The structural differences observed in the enzyme complex show a stable and a destabilized interface between AcpP and FabA (Figure 2).  These structural differences illustrate two active conformations between AcpP and FabA in which AcpP2 is making full contact with FabA2 while AcpP1 is in transition with FabA1. The stable interface represents the interaction between AcpP and FabA during FabA-catalyzed fatty acid dehydration while the destabilized surface represents AcpP leaving FabA’s active site.  Since AcpP and FabA are covalently attached, the tethered AcpP1 is destabilized, allowing for structural determination of two active AcpP-FabA conformations.  

Extensive sequence conservation among carrier proteins suggest that the mechanistic insights gleaned from these studies will prove general for fatty acid, polyketide and non-ribosomal biosyntheses. Here, the foundation is laid for defining the dynamic action of carrier-protein activity in primary and secondary metabolism, providing insight into pathways that can play major roles in biofuel and pharmaceutical developments.

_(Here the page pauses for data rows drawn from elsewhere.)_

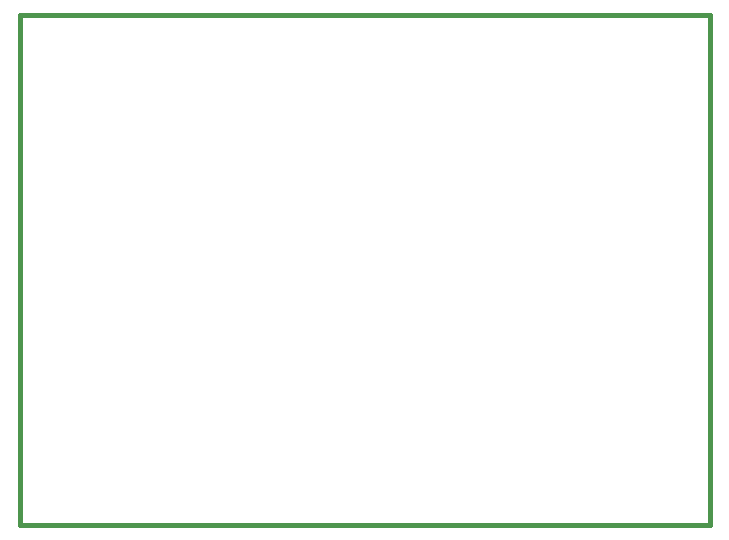
<source format=gbr>
G04 (created by PCBNEW-RS274X (2012-01-19 BZR 3256)-stable) date Sun 11 Nov 2012 10:50:56 AM CET*
G01*
G70*
G90*
%MOIN*%
G04 Gerber Fmt 3.4, Leading zero omitted, Abs format*
%FSLAX34Y34*%
G04 APERTURE LIST*
%ADD10C,0.006000*%
%ADD11C,0.015000*%
G04 APERTURE END LIST*
G54D10*
G54D11*
X69500Y-34000D02*
X69500Y-51000D01*
X46500Y-34000D02*
X69500Y-34000D01*
X46500Y-51000D02*
X46500Y-34000D01*
X46500Y-51000D02*
X69500Y-51000D01*
M02*
</source>
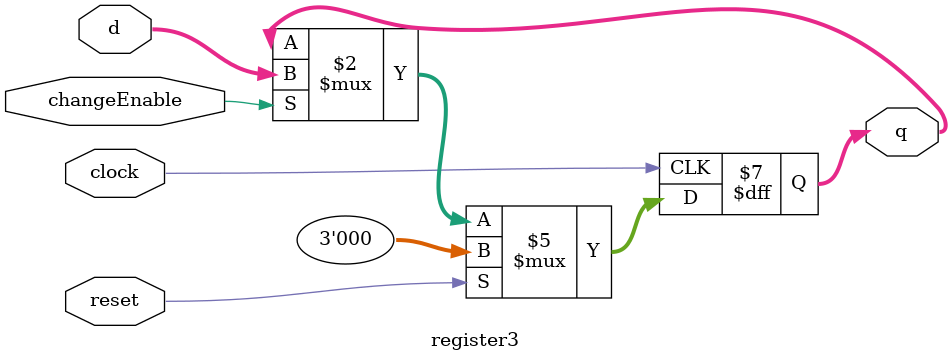
<source format=v>
module register3 (
	input [2:0] d,
	input changeEnable,     //Change Enable
	input reset,  //同期リセット
	input clock,    //クロック
	output reg [2:0] q
);

	always @ (posedge clock) begin 
		if (reset) begin
			q <= 3'b000;
		end else if ( changeEnable ) begin
				q <= d;
		end
	end
	
endmodule

</source>
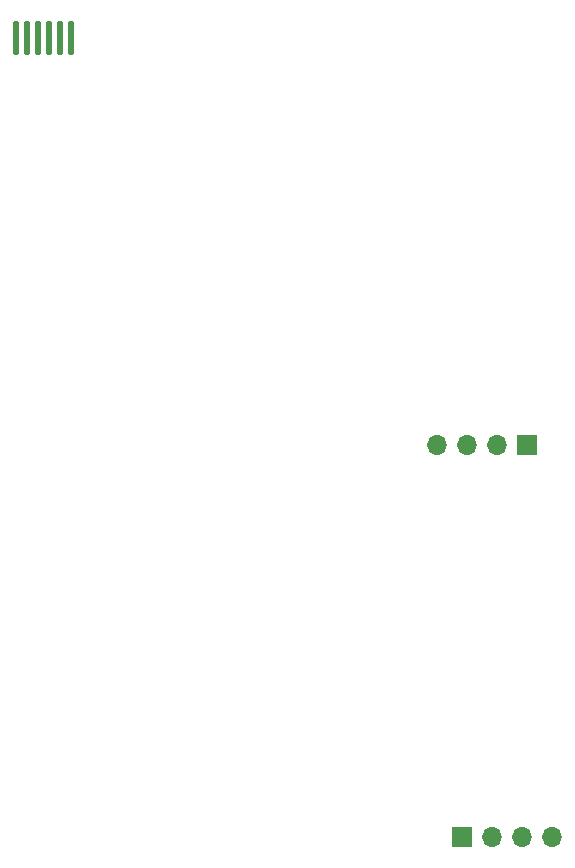
<source format=gbr>
%TF.GenerationSoftware,KiCad,Pcbnew,8.0.4*%
%TF.CreationDate,2025-06-05T19:44:25+01:00*%
%TF.ProjectId,psptvout,70737074-766f-4757-942e-6b696361645f,rev?*%
%TF.SameCoordinates,Original*%
%TF.FileFunction,Soldermask,Bot*%
%TF.FilePolarity,Negative*%
%FSLAX46Y46*%
G04 Gerber Fmt 4.6, Leading zero omitted, Abs format (unit mm)*
G04 Created by KiCad (PCBNEW 8.0.4) date 2025-06-05 19:44:25*
%MOMM*%
%LPD*%
G01*
G04 APERTURE LIST*
G04 Aperture macros list*
%AMRoundRect*
0 Rectangle with rounded corners*
0 $1 Rounding radius*
0 $2 $3 $4 $5 $6 $7 $8 $9 X,Y pos of 4 corners*
0 Add a 4 corners polygon primitive as box body*
4,1,4,$2,$3,$4,$5,$6,$7,$8,$9,$2,$3,0*
0 Add four circle primitives for the rounded corners*
1,1,$1+$1,$2,$3*
1,1,$1+$1,$4,$5*
1,1,$1+$1,$6,$7*
1,1,$1+$1,$8,$9*
0 Add four rect primitives between the rounded corners*
20,1,$1+$1,$2,$3,$4,$5,0*
20,1,$1+$1,$4,$5,$6,$7,0*
20,1,$1+$1,$6,$7,$8,$9,0*
20,1,$1+$1,$8,$9,$2,$3,0*%
G04 Aperture macros list end*
%ADD10R,1.700000X1.700000*%
%ADD11O,1.700000X1.700000*%
%ADD12RoundRect,0.117500X0.117500X1.332500X-0.117500X1.332500X-0.117500X-1.332500X0.117500X-1.332500X0*%
G04 APERTURE END LIST*
D10*
%TO.C,J1*%
X198510000Y-131400000D03*
D11*
X201050000Y-131400000D03*
X203590000Y-131400000D03*
X206130000Y-131400000D03*
%TD*%
D12*
%TO.C,U1*%
X160800500Y-63687500D03*
X161720500Y-63687500D03*
X162640500Y-63687500D03*
X163560500Y-63687500D03*
X164480500Y-63687500D03*
X165400500Y-63687500D03*
%TD*%
D10*
%TO.C,J2*%
X204000000Y-98200000D03*
D11*
X201460000Y-98200000D03*
X198920000Y-98200000D03*
X196380000Y-98200000D03*
%TD*%
M02*

</source>
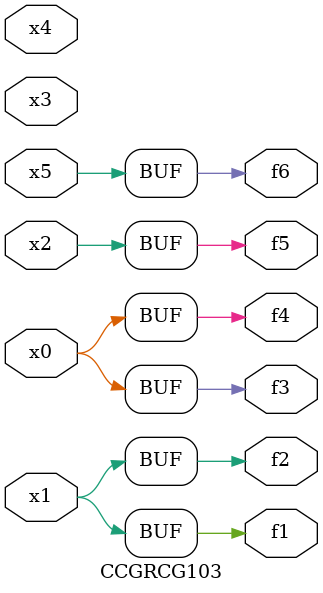
<source format=v>
module CCGRCG103(
	input x0, x1, x2, x3, x4, x5,
	output f1, f2, f3, f4, f5, f6
);
	assign f1 = x1;
	assign f2 = x1;
	assign f3 = x0;
	assign f4 = x0;
	assign f5 = x2;
	assign f6 = x5;
endmodule

</source>
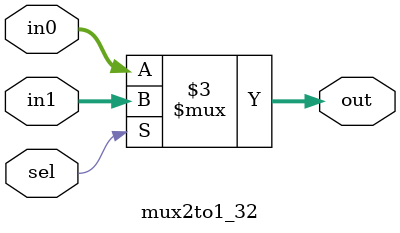
<source format=v>
module mux2to1_32(in0, in1, sel, out);
    input  [31:0] in0;
    input  [31:0] in1;
    input         sel;
    output [31:0] out;
    
    reg [31:0] out;

    // Use dataflow to implement 2-to-1 MUX
    
    //Finish this later, it has been done before
    //(one statement)
    always @ (*) begin
    
        out = (sel == 1'b0) ? in0  : in1;
    
    end

endmodule
</source>
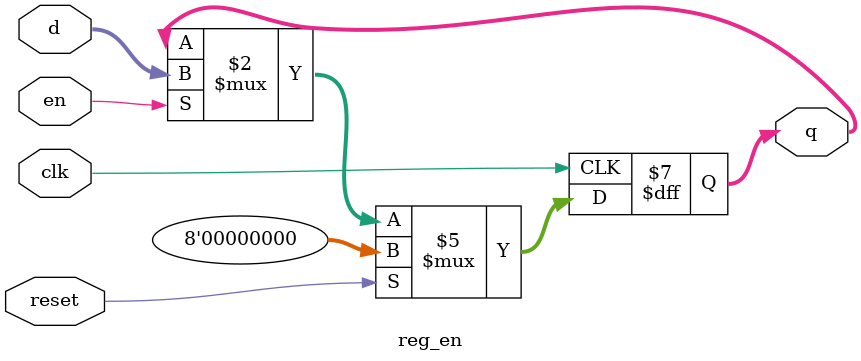
<source format=sv>
module reg_en #(parameter N=8) (
    input logic clk, reset, en,
    input logic [N-1:0] d,
    output logic [N-1:0] q
    );
    always_ff @(posedge clk) begin
        if (reset) q <= '0;
        else if (en) q <= d;
    end
endmodule
</source>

The data for the final structural determination of the AcpP-FabA structure were collected at SSRL’s Beam Line 12-2.  The AcpP-FabA crystals grew to 200 microns in two dimensions and less than 10 microns in the third dimension.  The flatness of the crystals was a major obstacle in obtaining complete diffraction data for data processing. However, the high flux provided by Beam Line 12-2 enabled complete data collection, processing and structural determination of the AcpP-FabA complex, the first high-resolution structure of an AcpP-fatty acid enzyme interaction.